» **Prompt**
Reproduce the listing below in full, substituting "upper-left" for "top-left" wherever it occurs and leaving all else unchanged. Omit the pictures from your reply.

» **Input**
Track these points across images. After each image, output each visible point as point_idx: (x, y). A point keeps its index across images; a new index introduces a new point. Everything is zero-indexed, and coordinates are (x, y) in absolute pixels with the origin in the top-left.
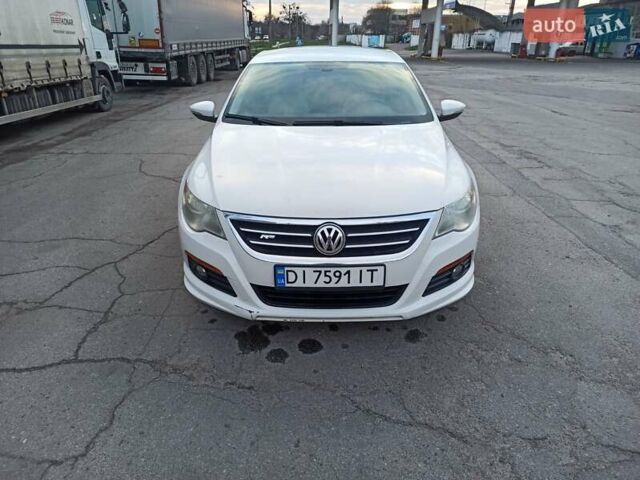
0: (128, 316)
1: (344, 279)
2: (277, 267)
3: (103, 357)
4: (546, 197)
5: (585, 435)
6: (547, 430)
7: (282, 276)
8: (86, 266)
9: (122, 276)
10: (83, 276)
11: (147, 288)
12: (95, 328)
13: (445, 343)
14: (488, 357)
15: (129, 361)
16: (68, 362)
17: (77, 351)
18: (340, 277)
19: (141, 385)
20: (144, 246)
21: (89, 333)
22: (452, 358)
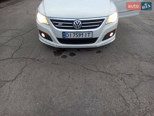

» **Answer to this problem**
Track these points across images. After each image, output each visible point as point_idx: (x, y). A point keeps its index across images; a new index introduces a new point. Everything is zero-indexed, and coordinates are (x, y) in absolute pixels with the origin in the upper-left.
0: (128, 316)
1: (344, 279)
2: (277, 267)
3: (103, 357)
4: (546, 197)
5: (585, 435)
6: (547, 430)
7: (282, 276)
8: (86, 266)
9: (122, 276)
10: (83, 276)
11: (147, 288)
12: (95, 328)
13: (445, 343)
14: (488, 357)
15: (129, 361)
16: (68, 362)
17: (77, 351)
18: (340, 277)
19: (141, 385)
20: (144, 246)
21: (89, 333)
22: (452, 358)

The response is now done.